Die "Sustainable Chemistry Conference 2015" diente auch als Plattform, um bereits erfolgreiche Geschäftsmodelle zu präsentieren. So werden nach Angaben von UBA-Präsidentin Maria Krautzberger erneuerbare Rohstoffe wie Stroh, Heu und Blätter schon heute genutzt, um mit Hefemycelium Baumaterialien herzustellen. „Der Mycelium-Pilz nutzt die Rohstoffe als Nahrung und bindet sie. Durch Hitze und Druck wird das Material zu Formteilen gepresst, die etwa als Bauplatten, Verpackungen oder sogar Möbelstücke Verwendung finden“, erklärte Krautzberger. Das Material könnte auch in der Autoindustrie zur Schallisolierung oder Innenverkleidung verwendet werden.
Leitfaden als Entscheidungshelfer für Unternehmen
Um die Industrie auf dem Weg der Nachhaltigkeit zu begleiten, hat das Umweltbundesamt einen Leitfaden als Entscheidungshelfer aufgelegt. Er soll Unternehmen helfen, nachhaltige Chemikalien von nicht nachhaltigen Stoffen zu unterscheiden und so zum Einsatz weniger schadstoffhaltiger und umweltgefährdender Substanzen motivieren.

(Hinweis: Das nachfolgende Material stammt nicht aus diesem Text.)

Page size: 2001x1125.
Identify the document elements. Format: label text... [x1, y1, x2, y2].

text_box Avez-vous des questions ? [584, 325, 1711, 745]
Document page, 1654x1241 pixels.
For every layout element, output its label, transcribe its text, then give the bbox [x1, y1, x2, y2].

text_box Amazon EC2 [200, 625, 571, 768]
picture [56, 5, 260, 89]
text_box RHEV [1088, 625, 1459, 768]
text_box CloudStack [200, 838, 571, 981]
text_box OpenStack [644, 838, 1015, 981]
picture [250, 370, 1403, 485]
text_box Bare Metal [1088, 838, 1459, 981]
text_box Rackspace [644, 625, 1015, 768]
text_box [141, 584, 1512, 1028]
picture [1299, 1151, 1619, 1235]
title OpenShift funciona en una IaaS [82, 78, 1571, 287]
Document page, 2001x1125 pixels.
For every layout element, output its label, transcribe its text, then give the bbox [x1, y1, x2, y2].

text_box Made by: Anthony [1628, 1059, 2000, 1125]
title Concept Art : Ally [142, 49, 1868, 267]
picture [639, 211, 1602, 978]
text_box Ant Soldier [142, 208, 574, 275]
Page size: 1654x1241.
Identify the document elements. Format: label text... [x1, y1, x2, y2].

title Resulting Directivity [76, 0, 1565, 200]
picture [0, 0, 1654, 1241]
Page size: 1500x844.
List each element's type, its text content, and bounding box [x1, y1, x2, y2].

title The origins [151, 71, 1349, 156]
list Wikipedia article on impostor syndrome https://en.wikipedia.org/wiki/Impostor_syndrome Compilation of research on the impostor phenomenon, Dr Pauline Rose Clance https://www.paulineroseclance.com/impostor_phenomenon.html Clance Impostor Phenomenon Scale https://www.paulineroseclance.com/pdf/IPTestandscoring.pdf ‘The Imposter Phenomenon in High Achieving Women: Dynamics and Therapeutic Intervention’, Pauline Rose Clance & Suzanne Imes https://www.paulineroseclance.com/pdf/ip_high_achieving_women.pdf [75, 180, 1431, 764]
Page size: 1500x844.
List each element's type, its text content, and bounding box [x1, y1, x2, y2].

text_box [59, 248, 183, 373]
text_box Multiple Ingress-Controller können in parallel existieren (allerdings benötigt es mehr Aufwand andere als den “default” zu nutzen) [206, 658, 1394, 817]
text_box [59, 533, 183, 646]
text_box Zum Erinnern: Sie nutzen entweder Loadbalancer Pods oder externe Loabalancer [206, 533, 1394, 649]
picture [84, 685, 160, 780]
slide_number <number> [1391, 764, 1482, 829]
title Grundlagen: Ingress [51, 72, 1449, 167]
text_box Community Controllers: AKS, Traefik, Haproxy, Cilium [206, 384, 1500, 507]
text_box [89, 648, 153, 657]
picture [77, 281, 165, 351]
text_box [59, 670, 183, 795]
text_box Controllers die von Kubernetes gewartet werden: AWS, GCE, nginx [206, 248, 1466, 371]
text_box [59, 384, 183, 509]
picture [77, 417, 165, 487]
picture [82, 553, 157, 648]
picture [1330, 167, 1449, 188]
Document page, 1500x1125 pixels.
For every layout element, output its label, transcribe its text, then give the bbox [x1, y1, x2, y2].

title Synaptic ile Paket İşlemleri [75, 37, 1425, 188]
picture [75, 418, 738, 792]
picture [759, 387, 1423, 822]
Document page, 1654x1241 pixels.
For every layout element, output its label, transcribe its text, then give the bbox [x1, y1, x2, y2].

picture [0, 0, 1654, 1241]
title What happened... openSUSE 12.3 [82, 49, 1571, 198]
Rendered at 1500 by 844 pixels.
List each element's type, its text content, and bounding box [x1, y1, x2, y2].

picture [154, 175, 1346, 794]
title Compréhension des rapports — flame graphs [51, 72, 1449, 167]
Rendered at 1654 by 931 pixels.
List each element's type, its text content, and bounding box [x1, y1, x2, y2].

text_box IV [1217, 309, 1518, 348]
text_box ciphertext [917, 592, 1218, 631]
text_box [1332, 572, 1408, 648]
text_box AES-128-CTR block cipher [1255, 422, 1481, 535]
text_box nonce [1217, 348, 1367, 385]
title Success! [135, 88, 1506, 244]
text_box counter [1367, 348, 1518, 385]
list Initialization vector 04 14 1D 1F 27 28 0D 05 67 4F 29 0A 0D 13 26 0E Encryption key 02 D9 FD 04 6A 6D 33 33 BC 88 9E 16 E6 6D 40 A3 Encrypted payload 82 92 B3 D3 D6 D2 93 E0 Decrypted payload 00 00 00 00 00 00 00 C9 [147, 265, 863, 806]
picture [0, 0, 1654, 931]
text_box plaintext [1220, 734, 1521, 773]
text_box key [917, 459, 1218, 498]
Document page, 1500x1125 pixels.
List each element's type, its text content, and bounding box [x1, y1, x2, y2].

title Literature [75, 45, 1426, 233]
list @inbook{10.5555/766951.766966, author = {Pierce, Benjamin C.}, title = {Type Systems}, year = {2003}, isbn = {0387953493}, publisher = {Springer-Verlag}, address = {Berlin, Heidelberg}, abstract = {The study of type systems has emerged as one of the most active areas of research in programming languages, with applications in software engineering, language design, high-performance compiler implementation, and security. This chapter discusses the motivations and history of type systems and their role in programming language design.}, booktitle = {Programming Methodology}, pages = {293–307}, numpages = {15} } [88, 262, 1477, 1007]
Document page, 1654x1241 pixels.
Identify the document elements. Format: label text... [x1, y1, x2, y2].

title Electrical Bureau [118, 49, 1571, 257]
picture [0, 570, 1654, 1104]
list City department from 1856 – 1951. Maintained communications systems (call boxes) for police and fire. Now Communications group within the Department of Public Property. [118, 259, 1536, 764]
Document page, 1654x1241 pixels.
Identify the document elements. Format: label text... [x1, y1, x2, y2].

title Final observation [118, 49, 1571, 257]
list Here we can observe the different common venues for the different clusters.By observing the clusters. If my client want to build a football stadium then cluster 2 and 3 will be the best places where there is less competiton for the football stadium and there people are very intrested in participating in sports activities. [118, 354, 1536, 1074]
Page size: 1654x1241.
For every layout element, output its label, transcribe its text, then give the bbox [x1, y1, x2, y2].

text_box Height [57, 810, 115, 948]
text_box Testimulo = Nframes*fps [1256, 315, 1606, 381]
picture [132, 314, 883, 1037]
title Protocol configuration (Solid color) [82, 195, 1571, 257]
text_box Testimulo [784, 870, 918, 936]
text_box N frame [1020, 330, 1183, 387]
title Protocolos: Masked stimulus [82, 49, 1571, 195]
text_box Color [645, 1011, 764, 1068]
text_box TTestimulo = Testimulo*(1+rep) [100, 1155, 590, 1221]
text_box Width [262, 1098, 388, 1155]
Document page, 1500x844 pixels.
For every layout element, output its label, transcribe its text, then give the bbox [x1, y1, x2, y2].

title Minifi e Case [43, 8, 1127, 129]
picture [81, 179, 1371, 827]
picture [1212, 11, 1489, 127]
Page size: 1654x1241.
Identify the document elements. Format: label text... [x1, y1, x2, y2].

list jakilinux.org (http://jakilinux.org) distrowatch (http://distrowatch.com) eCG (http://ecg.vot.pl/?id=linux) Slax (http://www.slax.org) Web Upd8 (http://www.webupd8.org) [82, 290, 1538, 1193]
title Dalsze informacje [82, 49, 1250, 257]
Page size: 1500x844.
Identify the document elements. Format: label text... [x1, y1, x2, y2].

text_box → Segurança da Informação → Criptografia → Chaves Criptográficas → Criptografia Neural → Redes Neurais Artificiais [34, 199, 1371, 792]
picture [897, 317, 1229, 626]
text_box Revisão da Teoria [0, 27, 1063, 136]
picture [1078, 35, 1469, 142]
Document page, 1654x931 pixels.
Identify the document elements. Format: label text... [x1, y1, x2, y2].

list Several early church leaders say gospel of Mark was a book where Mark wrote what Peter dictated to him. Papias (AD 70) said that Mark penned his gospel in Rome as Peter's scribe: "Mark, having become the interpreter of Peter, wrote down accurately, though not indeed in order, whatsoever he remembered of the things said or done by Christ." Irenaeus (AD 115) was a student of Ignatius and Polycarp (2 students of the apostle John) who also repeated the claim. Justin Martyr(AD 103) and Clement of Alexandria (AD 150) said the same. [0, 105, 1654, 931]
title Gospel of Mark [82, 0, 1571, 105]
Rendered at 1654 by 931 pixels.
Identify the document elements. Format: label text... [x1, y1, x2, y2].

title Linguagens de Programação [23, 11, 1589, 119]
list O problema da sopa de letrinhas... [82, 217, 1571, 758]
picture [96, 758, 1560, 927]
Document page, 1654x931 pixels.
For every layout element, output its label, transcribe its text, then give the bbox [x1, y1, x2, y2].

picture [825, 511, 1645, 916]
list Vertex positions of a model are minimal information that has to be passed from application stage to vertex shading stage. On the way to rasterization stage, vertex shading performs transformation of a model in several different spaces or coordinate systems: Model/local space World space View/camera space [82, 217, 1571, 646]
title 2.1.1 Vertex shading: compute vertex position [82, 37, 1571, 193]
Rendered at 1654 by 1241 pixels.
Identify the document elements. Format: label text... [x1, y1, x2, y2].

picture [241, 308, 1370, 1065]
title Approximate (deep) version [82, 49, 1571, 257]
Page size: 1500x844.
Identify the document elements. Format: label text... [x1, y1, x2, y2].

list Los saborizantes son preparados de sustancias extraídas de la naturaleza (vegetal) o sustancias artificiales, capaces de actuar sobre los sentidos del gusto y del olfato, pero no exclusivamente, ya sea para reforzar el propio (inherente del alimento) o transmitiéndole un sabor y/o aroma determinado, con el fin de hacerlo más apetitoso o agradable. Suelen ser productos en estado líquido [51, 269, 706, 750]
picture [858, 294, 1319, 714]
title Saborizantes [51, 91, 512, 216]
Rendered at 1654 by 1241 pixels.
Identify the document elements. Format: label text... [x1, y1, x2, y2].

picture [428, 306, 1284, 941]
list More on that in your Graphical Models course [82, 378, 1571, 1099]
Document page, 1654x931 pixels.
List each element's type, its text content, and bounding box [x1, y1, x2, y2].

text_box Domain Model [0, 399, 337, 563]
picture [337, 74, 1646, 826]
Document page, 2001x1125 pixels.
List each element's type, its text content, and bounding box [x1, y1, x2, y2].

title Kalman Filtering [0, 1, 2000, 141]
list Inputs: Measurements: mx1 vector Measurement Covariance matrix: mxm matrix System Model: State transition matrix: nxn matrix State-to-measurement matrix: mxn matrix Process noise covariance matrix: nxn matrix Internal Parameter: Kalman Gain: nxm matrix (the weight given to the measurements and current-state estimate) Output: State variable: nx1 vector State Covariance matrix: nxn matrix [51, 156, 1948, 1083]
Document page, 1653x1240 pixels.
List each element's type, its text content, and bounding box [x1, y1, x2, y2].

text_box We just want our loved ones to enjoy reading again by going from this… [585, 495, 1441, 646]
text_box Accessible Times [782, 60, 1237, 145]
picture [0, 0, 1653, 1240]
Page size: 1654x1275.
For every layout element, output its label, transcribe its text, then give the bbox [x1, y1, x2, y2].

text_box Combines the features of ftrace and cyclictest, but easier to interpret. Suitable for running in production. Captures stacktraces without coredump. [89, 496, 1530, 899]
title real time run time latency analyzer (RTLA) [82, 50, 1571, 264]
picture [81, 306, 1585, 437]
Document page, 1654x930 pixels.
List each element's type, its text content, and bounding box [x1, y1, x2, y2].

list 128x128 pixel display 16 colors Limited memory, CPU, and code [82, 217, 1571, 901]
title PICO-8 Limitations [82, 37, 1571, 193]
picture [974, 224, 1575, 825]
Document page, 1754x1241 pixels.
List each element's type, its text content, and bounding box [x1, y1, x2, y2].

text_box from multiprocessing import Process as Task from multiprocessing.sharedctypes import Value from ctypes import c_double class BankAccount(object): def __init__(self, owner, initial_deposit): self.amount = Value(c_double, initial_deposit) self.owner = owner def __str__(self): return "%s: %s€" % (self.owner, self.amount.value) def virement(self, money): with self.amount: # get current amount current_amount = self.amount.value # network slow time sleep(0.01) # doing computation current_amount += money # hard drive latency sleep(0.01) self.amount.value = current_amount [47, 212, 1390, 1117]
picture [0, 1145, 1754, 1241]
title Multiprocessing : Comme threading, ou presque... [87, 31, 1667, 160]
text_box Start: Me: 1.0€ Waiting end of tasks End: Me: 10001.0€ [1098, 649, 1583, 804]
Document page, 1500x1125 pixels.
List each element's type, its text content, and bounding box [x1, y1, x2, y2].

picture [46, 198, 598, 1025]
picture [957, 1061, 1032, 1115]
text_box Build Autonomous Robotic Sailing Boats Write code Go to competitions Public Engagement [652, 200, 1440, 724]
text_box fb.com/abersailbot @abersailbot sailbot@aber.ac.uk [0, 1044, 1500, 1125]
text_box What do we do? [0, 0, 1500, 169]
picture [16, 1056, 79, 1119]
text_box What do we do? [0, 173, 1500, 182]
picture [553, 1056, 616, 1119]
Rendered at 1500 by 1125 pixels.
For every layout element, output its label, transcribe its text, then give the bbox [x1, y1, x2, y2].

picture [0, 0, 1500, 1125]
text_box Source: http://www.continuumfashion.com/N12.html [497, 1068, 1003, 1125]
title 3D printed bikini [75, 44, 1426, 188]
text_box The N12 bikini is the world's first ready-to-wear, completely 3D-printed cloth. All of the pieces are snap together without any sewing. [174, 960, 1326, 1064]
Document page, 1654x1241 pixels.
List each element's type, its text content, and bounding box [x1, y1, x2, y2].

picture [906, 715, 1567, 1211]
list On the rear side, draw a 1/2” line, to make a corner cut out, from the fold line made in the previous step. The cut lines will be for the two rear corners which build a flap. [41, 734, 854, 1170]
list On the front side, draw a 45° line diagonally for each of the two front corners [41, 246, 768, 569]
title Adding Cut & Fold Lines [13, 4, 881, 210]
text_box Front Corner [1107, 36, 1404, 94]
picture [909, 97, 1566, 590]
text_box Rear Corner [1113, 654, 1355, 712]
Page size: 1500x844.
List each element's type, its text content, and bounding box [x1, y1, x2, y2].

BMBF fördert Projekte zu perfluorierten Chemikalien
Zu den gefährlichsten Substanzen zählen beispielsweise per- und polyflourierte Stoffe (PFC), die auf Grund ihrer wasser- und schmutzabweisenden Eigenschaften in einer Vielzahl von Produkten des täglichen Lebens wie Outdoorkleidung und Verpackungen verwendet werden. Sie gelangen durch Herstellung, Verwendung oder Entsorgung in die Umwelt und mitunter sogar in Lebensmittel. Erst kürzlich bestätigte die Bundesregierung auf eine Anfrage des Bundesumweltministeriums, dass perfluorierte Substanzen in höheren Konzentrationen die Leber schädigen können und sich im Tierversuch sogar als krebsauslösend und schädlich für die Fortpflanzung erwiesen haben. Im Rahmen des Förderschwerpunktes "Nachhaltiges Wassermanagement" unterstützt das Bundesforschungsministeriums derzeit aktuell zwei Verbundforschungsprojekte, die sich mit den Gefahren von PFC-Chemikalien für Mensch und Umwelt befassen.